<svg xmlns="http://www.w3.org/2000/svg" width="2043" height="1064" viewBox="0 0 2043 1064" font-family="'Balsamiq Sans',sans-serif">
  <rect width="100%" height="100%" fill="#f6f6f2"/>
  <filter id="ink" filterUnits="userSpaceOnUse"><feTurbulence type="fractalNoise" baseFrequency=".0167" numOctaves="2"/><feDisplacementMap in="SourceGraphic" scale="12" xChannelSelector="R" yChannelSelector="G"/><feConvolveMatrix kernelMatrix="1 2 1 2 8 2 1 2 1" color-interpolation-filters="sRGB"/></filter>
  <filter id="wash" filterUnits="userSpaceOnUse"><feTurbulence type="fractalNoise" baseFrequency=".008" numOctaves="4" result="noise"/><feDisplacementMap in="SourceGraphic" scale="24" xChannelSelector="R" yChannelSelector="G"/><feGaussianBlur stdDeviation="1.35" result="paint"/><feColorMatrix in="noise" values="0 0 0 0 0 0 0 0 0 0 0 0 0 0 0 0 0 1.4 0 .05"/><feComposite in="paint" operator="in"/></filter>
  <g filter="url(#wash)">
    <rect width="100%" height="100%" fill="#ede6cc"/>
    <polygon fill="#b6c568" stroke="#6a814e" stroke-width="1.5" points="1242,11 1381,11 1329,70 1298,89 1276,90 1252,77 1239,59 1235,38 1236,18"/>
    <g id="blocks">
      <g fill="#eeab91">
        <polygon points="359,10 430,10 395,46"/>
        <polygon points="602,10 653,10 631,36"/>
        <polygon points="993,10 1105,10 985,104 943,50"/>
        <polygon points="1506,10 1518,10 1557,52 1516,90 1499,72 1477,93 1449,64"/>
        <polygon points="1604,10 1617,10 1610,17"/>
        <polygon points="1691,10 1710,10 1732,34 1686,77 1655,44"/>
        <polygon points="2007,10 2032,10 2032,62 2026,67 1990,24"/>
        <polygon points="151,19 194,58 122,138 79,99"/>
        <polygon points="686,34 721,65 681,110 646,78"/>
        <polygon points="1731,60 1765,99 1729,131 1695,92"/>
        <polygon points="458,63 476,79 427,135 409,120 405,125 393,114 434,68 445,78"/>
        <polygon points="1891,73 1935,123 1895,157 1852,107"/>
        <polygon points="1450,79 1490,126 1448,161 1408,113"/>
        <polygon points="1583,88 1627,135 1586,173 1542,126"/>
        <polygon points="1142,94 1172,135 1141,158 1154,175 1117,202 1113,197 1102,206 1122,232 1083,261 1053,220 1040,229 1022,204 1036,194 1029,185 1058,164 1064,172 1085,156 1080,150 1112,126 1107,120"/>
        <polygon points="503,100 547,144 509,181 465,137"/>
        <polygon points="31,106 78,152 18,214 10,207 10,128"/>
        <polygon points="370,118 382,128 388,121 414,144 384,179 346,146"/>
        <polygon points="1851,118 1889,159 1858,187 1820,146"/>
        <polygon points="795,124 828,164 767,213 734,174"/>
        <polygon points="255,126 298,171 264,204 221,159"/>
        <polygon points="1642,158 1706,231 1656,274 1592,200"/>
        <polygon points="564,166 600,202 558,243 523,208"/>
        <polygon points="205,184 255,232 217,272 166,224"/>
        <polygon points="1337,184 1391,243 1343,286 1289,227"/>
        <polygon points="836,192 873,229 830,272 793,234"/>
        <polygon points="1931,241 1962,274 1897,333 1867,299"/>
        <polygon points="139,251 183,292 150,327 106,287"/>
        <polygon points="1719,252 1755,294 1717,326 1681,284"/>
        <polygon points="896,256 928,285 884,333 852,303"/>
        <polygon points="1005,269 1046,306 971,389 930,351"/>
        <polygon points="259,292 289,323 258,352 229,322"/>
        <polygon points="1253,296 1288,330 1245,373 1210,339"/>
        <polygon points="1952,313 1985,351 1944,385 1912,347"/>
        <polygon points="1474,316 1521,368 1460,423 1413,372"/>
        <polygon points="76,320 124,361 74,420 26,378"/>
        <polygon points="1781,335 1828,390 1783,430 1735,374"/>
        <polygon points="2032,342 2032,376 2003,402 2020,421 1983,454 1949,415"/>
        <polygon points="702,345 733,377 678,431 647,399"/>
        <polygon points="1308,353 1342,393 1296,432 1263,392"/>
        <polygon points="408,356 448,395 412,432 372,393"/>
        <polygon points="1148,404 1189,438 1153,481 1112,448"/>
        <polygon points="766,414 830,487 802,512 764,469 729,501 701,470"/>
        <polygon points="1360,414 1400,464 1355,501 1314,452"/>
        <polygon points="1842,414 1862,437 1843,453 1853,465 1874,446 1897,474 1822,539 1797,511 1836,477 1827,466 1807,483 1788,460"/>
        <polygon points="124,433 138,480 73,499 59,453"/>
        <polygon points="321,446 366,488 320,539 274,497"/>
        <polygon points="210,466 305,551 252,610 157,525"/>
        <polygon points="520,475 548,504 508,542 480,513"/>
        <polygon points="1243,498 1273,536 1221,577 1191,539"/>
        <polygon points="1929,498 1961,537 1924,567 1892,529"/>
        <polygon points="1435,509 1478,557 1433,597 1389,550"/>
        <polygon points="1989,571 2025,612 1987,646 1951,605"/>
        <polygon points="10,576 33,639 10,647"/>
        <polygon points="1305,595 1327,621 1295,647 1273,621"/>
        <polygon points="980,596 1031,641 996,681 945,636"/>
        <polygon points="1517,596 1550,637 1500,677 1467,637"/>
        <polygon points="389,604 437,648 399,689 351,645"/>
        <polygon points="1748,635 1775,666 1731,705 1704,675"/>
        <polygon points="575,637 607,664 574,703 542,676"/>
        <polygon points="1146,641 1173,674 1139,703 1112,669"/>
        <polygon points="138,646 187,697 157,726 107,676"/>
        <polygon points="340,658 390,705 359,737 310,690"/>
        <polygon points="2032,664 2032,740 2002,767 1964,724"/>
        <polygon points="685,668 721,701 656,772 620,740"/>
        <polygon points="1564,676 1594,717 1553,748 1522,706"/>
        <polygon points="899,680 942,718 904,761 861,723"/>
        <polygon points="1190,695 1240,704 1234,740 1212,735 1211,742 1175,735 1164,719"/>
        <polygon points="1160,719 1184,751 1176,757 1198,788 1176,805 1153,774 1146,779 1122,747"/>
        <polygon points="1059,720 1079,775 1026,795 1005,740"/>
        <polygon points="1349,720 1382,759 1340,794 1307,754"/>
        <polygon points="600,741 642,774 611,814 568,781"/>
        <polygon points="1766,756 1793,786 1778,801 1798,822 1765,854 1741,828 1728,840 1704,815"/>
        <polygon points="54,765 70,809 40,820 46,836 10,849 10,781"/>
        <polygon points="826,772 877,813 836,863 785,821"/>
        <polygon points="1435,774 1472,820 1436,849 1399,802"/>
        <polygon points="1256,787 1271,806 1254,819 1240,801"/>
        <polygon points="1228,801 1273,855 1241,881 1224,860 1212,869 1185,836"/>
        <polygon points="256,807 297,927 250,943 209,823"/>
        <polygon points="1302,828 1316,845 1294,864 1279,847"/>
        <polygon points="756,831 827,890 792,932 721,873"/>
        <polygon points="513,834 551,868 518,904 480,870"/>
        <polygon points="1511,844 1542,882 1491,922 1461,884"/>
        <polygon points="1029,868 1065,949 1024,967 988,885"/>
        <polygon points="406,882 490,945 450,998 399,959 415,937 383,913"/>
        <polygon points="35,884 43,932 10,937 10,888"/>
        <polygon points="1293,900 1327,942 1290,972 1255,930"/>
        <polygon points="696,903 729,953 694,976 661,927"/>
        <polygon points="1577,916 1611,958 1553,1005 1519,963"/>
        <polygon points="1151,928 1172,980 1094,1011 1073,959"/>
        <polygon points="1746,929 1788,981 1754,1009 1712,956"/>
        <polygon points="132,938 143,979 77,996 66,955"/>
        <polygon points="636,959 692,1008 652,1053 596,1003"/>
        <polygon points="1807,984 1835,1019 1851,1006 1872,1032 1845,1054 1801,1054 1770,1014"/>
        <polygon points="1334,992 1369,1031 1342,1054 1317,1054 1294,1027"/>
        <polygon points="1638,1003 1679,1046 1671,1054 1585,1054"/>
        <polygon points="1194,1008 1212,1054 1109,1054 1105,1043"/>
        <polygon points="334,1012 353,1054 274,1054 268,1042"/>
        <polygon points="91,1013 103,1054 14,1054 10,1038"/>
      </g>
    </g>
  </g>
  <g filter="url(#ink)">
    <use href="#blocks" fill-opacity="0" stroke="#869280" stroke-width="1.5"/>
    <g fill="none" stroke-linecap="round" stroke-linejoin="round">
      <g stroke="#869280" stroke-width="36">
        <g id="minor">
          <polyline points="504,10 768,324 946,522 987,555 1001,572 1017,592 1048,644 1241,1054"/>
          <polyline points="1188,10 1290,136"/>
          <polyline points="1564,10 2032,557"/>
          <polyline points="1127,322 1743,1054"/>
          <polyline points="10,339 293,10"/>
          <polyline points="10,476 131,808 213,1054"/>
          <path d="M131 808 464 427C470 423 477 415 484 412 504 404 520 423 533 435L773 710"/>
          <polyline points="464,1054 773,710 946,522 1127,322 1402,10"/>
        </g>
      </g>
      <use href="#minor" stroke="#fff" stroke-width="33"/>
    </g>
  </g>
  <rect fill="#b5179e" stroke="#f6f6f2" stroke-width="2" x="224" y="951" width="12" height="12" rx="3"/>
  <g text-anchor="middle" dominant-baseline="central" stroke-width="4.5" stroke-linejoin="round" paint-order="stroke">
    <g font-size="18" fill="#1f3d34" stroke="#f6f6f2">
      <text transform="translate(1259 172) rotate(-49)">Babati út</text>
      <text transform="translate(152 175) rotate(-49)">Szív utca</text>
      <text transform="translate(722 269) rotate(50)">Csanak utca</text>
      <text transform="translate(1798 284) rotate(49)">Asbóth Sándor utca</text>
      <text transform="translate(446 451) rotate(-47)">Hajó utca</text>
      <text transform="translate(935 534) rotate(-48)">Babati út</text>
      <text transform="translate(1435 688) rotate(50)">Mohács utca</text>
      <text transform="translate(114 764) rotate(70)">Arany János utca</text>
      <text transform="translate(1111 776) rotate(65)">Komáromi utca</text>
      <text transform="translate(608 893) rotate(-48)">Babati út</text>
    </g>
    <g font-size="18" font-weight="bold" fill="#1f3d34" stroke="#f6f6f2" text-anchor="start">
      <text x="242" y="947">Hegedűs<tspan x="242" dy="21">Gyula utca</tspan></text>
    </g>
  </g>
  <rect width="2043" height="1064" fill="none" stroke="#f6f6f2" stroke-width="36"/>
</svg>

* * *

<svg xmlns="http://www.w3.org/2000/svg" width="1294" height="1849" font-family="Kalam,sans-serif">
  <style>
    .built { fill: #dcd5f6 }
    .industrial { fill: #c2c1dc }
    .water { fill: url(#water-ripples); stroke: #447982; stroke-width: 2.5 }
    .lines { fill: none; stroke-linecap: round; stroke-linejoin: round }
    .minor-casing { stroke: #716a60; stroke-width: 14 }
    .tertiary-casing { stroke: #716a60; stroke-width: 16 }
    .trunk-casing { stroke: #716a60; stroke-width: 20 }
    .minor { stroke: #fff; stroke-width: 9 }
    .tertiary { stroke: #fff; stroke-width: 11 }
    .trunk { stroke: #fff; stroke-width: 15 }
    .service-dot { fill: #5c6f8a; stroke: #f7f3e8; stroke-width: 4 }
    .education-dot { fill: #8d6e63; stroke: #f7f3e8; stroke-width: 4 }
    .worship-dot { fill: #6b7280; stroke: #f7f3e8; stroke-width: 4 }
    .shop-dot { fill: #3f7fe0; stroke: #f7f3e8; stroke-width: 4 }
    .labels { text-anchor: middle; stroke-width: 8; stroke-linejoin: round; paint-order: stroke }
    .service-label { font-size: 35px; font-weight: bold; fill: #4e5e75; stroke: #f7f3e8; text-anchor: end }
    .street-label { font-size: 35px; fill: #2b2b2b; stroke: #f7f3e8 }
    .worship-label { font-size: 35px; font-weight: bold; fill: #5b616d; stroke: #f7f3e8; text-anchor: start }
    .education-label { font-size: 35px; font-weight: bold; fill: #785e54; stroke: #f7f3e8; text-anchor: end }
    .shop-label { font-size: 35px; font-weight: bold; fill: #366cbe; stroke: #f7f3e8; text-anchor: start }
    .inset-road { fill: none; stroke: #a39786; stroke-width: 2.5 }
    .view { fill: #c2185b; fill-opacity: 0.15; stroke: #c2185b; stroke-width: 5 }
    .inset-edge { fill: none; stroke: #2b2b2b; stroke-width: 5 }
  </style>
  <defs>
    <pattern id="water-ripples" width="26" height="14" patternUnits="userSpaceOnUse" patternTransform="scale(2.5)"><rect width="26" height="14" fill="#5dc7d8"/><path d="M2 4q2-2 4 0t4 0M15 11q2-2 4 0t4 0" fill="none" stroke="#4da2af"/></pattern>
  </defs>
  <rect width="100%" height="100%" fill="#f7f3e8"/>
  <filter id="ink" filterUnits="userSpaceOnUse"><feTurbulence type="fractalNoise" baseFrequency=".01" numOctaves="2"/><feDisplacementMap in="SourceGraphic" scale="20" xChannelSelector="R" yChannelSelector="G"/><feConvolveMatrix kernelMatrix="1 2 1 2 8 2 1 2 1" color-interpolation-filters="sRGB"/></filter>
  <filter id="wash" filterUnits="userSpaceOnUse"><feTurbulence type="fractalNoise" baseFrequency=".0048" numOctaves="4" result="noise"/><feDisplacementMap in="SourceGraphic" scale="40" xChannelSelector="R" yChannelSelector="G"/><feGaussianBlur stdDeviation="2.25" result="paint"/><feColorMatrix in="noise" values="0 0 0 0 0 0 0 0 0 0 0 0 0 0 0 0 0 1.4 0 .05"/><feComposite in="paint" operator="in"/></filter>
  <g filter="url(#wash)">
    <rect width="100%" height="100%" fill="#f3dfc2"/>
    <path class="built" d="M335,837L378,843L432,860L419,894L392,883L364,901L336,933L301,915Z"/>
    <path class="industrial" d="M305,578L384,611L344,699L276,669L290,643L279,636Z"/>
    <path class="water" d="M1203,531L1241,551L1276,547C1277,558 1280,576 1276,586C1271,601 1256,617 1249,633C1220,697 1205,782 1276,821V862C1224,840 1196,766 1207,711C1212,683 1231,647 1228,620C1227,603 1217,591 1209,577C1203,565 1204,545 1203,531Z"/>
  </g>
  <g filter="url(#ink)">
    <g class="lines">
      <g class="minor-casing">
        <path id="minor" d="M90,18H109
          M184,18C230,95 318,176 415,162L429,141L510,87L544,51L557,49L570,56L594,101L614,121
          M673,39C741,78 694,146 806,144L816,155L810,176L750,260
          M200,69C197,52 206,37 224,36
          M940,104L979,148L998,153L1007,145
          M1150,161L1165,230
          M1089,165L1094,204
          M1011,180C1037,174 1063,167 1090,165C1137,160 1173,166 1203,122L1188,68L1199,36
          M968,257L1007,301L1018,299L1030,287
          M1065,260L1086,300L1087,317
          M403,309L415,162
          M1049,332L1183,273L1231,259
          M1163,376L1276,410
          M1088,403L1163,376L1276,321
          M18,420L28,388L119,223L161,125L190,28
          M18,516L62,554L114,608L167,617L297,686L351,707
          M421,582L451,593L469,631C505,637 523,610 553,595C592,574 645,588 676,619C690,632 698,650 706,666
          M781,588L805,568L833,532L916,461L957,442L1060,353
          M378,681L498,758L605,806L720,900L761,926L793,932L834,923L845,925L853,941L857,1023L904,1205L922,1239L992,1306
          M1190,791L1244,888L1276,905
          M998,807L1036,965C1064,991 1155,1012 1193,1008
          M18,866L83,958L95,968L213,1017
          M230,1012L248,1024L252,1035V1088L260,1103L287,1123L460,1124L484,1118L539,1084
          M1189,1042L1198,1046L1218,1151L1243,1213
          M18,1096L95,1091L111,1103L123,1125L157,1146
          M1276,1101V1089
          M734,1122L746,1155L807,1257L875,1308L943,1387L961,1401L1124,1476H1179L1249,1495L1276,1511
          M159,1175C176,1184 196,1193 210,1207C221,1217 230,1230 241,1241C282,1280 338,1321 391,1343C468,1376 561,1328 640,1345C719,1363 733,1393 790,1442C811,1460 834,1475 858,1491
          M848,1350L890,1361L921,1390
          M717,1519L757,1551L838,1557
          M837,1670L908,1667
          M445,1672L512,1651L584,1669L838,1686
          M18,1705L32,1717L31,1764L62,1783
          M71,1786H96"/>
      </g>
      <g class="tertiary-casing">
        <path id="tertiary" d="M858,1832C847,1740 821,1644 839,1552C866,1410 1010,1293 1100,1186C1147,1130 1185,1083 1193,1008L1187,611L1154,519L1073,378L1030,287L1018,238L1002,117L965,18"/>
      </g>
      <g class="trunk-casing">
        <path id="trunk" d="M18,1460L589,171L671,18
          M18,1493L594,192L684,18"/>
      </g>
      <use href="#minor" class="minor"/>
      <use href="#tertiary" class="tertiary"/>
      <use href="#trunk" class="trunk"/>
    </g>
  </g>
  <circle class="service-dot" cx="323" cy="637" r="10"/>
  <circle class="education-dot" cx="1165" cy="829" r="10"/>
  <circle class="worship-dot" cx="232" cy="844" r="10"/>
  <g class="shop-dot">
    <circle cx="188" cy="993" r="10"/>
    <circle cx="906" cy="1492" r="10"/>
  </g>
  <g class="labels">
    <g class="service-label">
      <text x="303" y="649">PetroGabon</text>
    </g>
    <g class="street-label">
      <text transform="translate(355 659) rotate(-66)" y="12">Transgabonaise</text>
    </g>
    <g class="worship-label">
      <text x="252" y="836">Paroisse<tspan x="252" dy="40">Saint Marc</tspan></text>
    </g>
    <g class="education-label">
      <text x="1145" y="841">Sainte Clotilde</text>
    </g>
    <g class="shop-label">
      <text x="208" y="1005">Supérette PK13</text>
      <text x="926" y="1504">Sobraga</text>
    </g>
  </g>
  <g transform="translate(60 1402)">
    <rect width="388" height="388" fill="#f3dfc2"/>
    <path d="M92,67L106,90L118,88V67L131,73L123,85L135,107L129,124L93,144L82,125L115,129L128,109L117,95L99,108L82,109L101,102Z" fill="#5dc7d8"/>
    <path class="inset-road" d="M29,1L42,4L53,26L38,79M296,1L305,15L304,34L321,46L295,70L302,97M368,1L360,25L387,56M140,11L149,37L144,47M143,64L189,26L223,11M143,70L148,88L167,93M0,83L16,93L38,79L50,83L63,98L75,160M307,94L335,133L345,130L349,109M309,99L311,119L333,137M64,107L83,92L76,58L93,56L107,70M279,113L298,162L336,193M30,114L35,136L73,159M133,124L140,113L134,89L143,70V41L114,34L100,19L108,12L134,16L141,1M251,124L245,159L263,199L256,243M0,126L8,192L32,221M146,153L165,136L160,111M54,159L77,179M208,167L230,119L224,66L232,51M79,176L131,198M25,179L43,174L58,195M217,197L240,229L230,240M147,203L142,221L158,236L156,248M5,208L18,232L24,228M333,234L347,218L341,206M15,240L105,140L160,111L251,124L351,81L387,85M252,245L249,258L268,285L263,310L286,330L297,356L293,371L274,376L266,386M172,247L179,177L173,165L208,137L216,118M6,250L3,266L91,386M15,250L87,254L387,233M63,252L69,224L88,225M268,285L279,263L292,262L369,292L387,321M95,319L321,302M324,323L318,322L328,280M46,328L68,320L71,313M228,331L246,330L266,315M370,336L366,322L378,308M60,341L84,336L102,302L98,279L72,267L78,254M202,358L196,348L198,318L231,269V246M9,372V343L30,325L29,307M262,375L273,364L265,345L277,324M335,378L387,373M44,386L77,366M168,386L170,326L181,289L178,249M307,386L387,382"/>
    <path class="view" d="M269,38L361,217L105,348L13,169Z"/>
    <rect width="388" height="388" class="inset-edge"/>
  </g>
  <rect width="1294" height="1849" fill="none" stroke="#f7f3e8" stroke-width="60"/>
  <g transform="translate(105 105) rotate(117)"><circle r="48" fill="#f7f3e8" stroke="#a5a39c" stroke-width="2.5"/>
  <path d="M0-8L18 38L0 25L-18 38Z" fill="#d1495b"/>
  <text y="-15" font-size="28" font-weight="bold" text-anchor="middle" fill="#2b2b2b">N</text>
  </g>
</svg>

---

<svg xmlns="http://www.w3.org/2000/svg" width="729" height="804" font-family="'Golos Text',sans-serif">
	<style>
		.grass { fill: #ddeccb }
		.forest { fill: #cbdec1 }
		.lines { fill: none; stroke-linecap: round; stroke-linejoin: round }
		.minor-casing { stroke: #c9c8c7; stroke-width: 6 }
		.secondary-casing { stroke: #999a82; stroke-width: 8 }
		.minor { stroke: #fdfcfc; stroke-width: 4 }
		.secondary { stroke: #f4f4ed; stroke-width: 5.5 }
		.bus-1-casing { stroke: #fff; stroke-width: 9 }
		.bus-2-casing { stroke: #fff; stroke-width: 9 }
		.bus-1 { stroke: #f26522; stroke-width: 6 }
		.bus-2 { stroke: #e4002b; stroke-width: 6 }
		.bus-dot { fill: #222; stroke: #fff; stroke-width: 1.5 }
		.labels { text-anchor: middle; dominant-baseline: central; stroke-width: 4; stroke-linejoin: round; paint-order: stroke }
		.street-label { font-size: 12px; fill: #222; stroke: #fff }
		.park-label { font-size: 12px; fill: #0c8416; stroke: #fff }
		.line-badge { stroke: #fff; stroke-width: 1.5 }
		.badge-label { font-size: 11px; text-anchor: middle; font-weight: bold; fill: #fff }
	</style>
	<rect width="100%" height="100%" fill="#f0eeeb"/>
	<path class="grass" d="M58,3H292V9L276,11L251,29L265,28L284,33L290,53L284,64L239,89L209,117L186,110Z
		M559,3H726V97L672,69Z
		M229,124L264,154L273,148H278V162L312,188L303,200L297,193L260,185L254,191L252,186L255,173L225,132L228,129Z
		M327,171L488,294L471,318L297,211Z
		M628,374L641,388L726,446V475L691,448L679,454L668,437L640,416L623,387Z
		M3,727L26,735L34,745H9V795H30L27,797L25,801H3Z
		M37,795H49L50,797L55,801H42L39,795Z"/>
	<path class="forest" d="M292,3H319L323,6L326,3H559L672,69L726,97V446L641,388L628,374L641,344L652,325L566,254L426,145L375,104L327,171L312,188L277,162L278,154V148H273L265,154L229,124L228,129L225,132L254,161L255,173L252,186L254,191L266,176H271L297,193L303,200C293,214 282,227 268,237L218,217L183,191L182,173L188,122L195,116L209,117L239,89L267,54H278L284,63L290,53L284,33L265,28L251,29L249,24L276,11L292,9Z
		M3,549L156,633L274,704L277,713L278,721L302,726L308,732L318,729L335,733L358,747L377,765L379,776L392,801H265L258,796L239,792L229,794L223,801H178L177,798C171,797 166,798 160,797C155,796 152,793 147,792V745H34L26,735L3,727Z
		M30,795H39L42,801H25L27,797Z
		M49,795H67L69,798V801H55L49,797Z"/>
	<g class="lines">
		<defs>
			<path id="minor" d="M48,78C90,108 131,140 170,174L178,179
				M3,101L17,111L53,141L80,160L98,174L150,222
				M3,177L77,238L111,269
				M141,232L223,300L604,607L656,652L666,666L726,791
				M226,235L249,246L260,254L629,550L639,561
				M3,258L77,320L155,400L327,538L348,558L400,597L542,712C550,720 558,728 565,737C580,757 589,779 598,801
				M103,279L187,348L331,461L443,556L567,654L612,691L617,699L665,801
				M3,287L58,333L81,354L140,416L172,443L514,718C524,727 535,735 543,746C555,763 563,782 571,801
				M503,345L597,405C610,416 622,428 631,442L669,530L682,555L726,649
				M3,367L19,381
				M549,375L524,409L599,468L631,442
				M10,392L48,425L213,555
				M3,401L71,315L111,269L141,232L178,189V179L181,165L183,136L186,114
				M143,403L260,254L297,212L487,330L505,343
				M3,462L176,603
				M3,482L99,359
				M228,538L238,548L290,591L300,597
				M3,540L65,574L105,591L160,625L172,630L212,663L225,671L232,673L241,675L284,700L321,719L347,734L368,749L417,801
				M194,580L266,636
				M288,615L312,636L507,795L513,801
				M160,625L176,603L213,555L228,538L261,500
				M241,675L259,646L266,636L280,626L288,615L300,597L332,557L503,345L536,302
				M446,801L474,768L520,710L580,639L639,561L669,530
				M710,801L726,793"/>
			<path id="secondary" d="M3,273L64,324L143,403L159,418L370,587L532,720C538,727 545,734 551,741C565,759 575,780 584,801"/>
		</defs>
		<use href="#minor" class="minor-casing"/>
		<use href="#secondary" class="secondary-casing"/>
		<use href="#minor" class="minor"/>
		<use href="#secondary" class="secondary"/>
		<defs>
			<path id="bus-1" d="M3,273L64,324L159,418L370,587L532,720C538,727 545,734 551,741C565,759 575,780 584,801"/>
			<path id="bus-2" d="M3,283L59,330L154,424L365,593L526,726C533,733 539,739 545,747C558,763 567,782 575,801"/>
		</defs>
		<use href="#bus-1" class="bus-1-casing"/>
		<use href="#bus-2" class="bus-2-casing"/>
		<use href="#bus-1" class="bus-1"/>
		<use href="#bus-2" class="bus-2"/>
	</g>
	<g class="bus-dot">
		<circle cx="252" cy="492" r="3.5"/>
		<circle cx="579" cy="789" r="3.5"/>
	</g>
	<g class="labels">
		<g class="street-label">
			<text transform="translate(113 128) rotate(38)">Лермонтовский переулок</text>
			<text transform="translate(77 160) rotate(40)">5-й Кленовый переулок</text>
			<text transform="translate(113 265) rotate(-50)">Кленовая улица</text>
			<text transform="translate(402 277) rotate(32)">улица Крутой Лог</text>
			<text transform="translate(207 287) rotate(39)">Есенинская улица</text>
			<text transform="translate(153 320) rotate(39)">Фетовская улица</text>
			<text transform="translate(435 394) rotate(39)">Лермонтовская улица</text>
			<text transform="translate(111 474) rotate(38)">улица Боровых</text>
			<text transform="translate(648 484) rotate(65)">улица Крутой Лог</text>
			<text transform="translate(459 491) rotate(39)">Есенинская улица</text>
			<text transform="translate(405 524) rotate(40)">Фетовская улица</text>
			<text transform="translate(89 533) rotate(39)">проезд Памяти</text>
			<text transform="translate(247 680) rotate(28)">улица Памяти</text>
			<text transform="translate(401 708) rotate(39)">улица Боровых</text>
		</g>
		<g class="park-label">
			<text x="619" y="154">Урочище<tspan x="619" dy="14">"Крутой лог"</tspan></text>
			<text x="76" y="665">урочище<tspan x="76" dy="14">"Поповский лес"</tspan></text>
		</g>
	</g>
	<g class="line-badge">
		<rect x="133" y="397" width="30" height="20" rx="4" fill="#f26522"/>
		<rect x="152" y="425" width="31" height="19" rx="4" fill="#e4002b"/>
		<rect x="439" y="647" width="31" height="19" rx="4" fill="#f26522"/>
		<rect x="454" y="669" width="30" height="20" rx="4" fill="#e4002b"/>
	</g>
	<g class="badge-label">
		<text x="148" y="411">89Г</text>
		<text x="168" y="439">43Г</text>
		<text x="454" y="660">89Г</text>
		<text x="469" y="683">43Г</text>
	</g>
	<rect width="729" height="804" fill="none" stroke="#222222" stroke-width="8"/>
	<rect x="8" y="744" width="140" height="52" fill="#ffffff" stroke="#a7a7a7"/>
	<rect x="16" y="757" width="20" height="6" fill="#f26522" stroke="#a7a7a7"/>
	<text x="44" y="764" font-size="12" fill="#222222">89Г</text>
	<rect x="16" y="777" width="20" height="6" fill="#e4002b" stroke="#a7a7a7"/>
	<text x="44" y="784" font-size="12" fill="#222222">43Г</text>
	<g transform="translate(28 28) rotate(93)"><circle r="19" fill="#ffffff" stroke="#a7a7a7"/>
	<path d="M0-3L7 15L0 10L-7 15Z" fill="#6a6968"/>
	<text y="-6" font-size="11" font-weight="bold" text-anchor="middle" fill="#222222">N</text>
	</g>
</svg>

→ **Exercise**: If a line in the material above contains the word "sRGB", copy it.

→ **Answer for this exercise**:
  <filter id="ink" filterUnits="userSpaceOnUse"><feTurbulence type="fractalNoise" baseFrequency=".0167" numOctaves="2"/><feDisplacementMap in="SourceGraphic" scale="12" xChannelSelector="R" yChannelSelector="G"/><feConvolveMatrix kernelMatrix="1 2 1 2 8 2 1 2 1" color-interpolation-filters="sRGB"/></filter>
  <filter id="ink" filterUnits="userSpaceOnUse"><feTurbulence type="fractalNoise" baseFrequency=".01" numOctaves="2"/><feDisplacementMap in="SourceGraphic" scale="20" xChannelSelector="R" yChannelSelector="G"/><feConvolveMatrix kernelMatrix="1 2 1 2 8 2 1 2 1" color-interpolation-filters="sRGB"/></filter>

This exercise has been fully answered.